Well, I think they are, Dar Oakley said. And what have we ever got for it?
Stories, Coyote said. Not to tell you something you don’t already know. We’re made of stories now, brother. It’s why we never die even if we do.
It was day, real day, and he was at risk: time to go to earth, to his wife and young. He put his black nose to the ground, learning what he could learn, and found a direction he liked. As he went away he turned his harsh head back, Coyote-style, to Dar Oakley.
See you never, death-bird, he said. And he made a soft snickering that Dar Oakley, for that one moment, knew could remake the world if Coyote had not renounced the power to do it.

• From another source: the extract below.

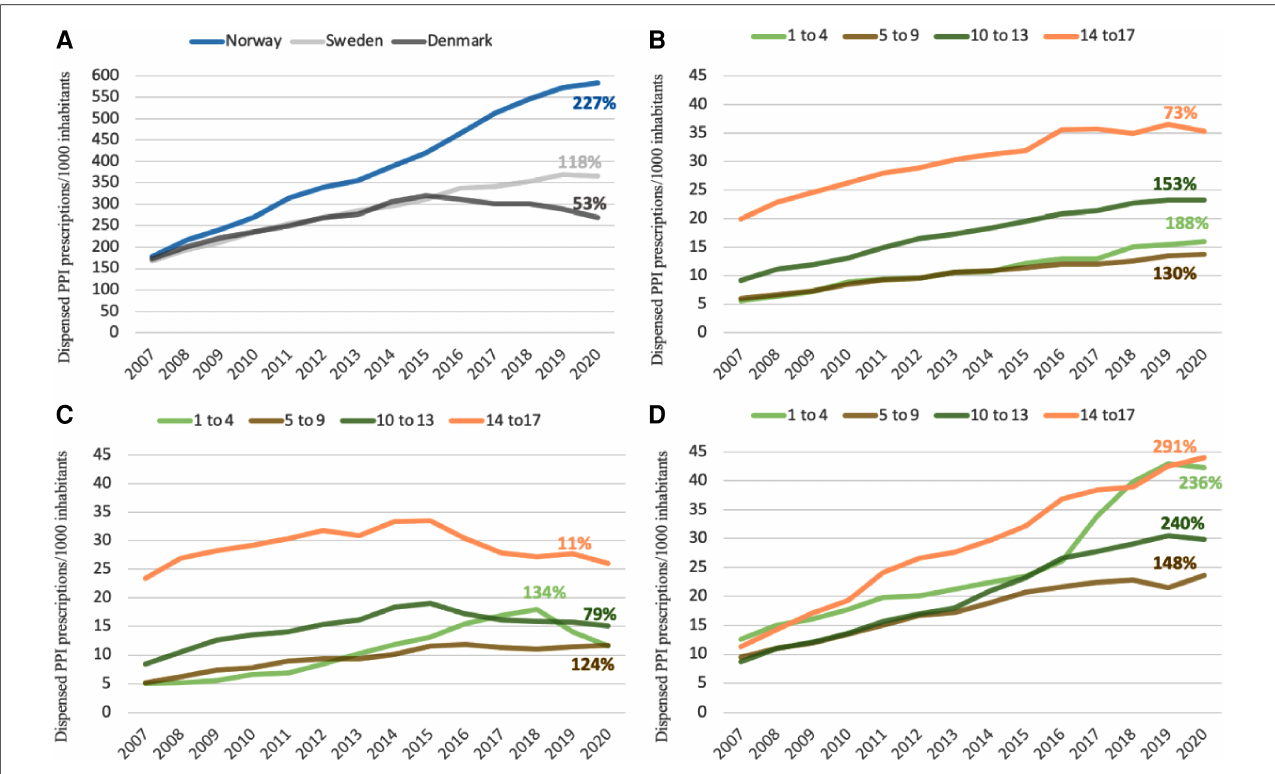
FIGURE 1 ( A – D ): temporal changes of PPIs by age and country. Percentages showing the increase in dispensations of PPIs for each age group and each country from 2007 to 2020. A=All countries, B=Sweden, C=Denmark,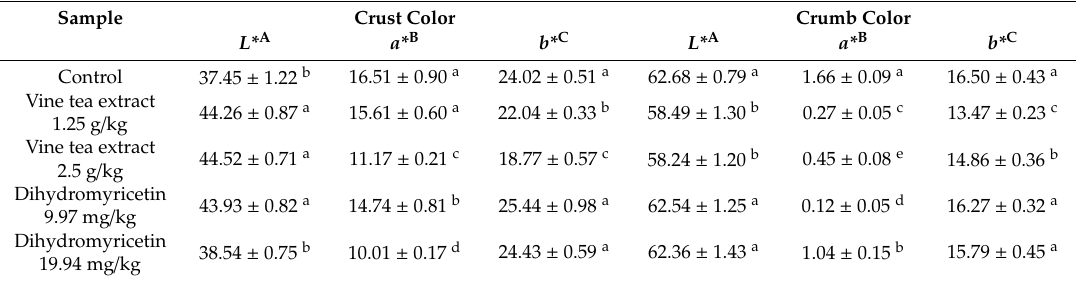
Results of color parameters of breads treated with or without vine tea extracts or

That was the last story, the story Dar Oakley told me on this the last day of my own life on earth.
CHAPTER THREE
Barbara has come in the truck. She has put on various bracelets and necklaces of stones and leather that I’ve never seen her wear before. I won’t ask her about them; their use or meaning is perhaps evident. The child’s cheeks and forehead are painted in stripes of black and yellow. I wonder if these are her own invention, or really come from a tradition she still retains; she’s certainly never shown any such knowledge before. She’s hung a little crucifix around his neck as well.
This is the day: we’ve agreed. There’s no particular reason that it be this day, but this is the day.